Chapter 369: Burning Skies
The Last Light Company charged forward, slinging arrows, spells, and magical techniques. The Dead Wing Legion was slow to respond, still shocked senseless by the brutal death of one of their powerful monsters. By the time they got their bearings, our allies were upon them.
"To the skies!" Commander Barron cried, leaping atop one of his soldier’s wyverns.
But it was too late. Before the mighty creatures could get airborne, soldiers swarmed over them, hacking and slashing with fury. Many had yet to forgive the enemy commander his vulgar insults toward me and took it out on his men, dragging them from their mounts and ending their screams with cold efficiency.
A wyvern managed to break free of the soldiers and started to fight for altitude, its great wings desperately slapping the air. The ice spirit that had started it all disappeared, only to reappear on the other side of it. The beast’s cries went quiet as its head detached from the long, serpentine neck and its body crashed back to the earth. Orion led a squad of men to its now grounded riders and eliminated them before another wyvern could provide rescue.

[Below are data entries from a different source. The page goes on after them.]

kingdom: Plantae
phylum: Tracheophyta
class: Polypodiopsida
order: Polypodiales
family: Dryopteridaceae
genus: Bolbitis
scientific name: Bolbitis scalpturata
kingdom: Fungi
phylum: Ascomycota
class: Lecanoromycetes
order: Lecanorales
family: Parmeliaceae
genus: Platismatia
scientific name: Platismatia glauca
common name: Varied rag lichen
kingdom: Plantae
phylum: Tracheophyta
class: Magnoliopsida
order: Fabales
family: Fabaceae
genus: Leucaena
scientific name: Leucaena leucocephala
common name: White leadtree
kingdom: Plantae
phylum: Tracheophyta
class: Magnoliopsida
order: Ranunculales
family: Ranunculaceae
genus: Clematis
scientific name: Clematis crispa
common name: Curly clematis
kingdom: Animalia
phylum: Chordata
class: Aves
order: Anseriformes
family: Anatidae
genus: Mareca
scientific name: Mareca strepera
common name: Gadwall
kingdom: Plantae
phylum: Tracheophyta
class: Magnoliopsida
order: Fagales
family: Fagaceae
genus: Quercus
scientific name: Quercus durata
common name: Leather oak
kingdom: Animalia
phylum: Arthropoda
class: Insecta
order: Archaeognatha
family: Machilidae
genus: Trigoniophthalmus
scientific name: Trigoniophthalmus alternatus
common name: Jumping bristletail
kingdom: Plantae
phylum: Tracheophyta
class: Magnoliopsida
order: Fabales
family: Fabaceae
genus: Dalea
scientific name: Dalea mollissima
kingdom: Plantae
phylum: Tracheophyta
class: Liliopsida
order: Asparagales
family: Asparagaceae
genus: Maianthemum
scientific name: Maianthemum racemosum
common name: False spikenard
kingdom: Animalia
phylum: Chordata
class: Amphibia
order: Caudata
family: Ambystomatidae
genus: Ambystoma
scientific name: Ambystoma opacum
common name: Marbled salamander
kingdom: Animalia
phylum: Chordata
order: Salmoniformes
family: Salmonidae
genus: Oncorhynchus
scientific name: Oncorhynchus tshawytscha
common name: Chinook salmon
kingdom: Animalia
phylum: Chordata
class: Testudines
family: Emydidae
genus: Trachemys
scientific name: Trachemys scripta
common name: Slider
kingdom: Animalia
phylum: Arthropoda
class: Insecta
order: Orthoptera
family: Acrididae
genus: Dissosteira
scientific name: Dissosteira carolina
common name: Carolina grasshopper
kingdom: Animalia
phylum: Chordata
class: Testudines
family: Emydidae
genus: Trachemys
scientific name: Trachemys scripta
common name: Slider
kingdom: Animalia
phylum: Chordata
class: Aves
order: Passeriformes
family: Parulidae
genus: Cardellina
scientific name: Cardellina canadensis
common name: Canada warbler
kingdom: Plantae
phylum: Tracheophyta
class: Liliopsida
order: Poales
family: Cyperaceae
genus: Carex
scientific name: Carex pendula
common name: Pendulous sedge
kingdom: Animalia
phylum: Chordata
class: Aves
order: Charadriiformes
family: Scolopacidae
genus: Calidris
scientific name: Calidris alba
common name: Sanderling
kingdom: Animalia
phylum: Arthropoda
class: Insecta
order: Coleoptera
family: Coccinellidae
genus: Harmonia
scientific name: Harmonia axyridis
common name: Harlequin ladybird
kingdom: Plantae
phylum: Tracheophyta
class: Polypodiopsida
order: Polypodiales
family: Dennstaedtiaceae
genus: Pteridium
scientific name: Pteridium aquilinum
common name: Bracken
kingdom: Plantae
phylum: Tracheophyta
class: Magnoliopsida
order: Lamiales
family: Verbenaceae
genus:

Of the ten or so wyverns that had landed, only two made it to the skies. A third had made to join them, but a sudden crack of lightning ripped through the vulnerable skin of its wing, sending it spiraling to the ground. The hole streamed ribbons of crimson blood, the edges of the membrane curling in on themselves as lingering arcs of lightning continued to ravage the wound.
I flinched as it crashed to the ground just a few feet in front of us, instinctively falling back behind Fable. Several soldiers leaped from the writhing monster with their weapons drawn, charging toward us. Each wyvern carried a full party of combatants, with three melee soldiers, a mage, and an archer.
"Capture the filthblood and the rest will fall!" one of their melees said of them shouted.
"Bastards," Luxxa muttered, moving to intercept them. "Have they no honor?"
She hit the advancing soldiers hard, taking a sword on her shield and gutting its wielder with a vicious stab to his stomach. The mage blasted her with a fireball, obscuring her body in a storm of flame. Assuming her dead, the others tried to bypass her and close toward me, but she burst through the sheets of fire and cut down the archer. His scream caused the others to turn, but by that point, the Mirror Sphere had gathered enough of the spell’s mana for a reflection, and the rest of the squad was consumed in the resulting inferno.